Искусство хеттов в своих основных чертах восходит к шумерийскому и вавилонскому. Возможно, что некоторые мотивы, вроде крылатых животных, охранителей входа в здания, были впервые введены в искусство ими и от них заимствованы ассирийцами. Но все же хетты не были художественно одаренным народом. Их образы отличаются грубостью, фигуры часто неуклюжи, большеголовы, композиция сбита и неритмична, техника рельефа в большинстве случаев топорна или чрезмерно засушена.

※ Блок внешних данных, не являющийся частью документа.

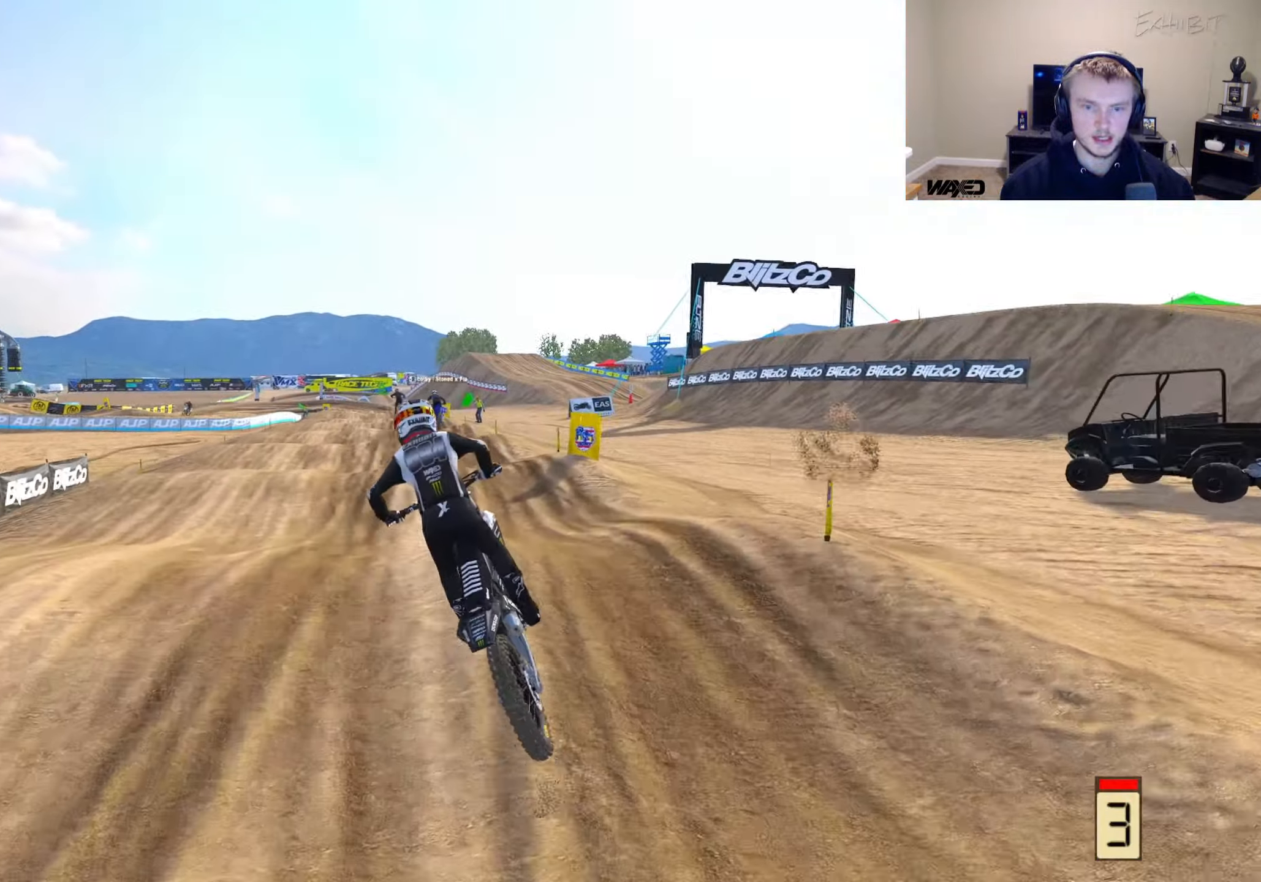
{"buttons": ["R2"], "left_stick": "center", "right_stick": "up-left", "events": [[67, "left_stick", "center"], [267, "right_stick", "up-left"], [383, "left_stick", "left"], [467, "left_stick", "center"]]}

В XXI—XX веках до н. э., при Хаммураби, вавилонская монархия приобретает мировое владычество. Но завоеватели подпадают под влияние шумерийцев во всех областях культуры. Это влияние ясно сказалось и в искусстве. Главное различие между шумерийскими и вавилонскими памятниками усматривают в том, что типы людей в вавилонских рельефах не похожи на длинноносых шумерийцев. Но это различие не определяет самого искусства. Более важно то, что в вавилонском искусстве постепенно утрачивается то выражение дикой силы и мощи, то звериное начало в человеке, которое так ясно выступает в ранних шумерийских памятниках.

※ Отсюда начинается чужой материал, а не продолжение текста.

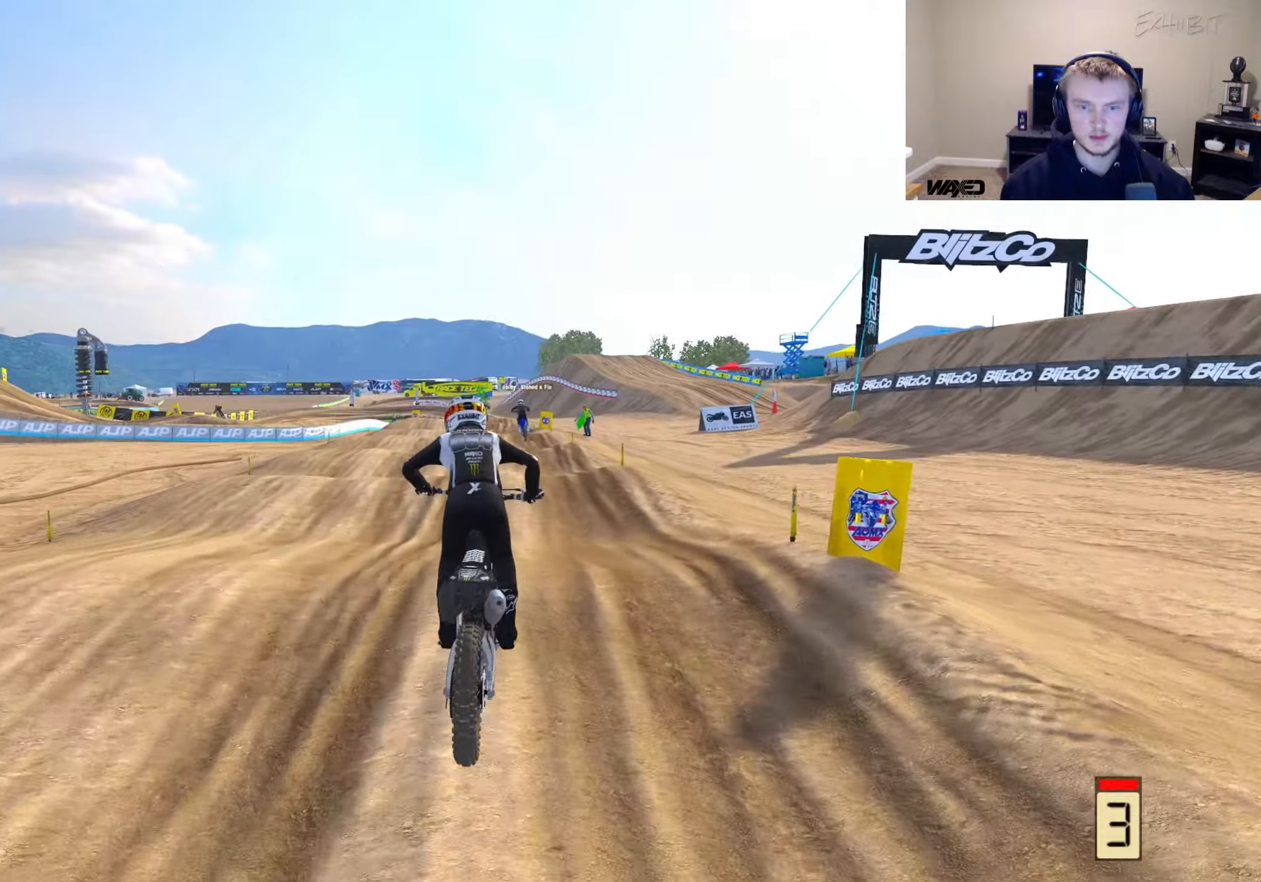
{"buttons": ["R2"], "left_stick": "center", "right_stick": "left", "events": [[33, "right_stick", "down-left"], [283, "right_stick", "up-left"], [483, "right_stick", "left"]]}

Искусство Вавилона несет на себе отпечаток торжественного ритуала, установившегося при дворе. Это сказывается даже в фигуре Хаммураби, молитвенно протягивающего руку к восседающему на троне богу Шамашу, на стеле с его законами. Одна превосходная диоритовая голова (Лувр), может быть, изображающая самого вавилонского царя, отличается особенным благообразием своих черт и спокойствием своего взгляда. В этом она не похожа на страстно возбужденные шумерийские лица.
Третьим крупным художественным центром Передней Азии была Ассирия. Искусство Ассирии VIII—VII веков до н. э. пользуется широкой известностью, главным образом благодаря хорошей сохранности ее памятников. Ассирийское искусство своим блеском затмевает все древнейшие явления художественной жизни Передней Азии. Между тем судить об искусстве древнего Востока по ассирийским памятникам так же неверно, как судить о греческой классике по памятникам императорского Рима или о живописи Возрождения по творчеству Делакруа. Ассирийцы были всего лишь наследниками древнего Вавилона, они старательно усвоили себе всю его духовную культуру. Недаром победитель Вавилона, ассирийский царь, принял имя Саргона, древнего основателя вавилонского царства.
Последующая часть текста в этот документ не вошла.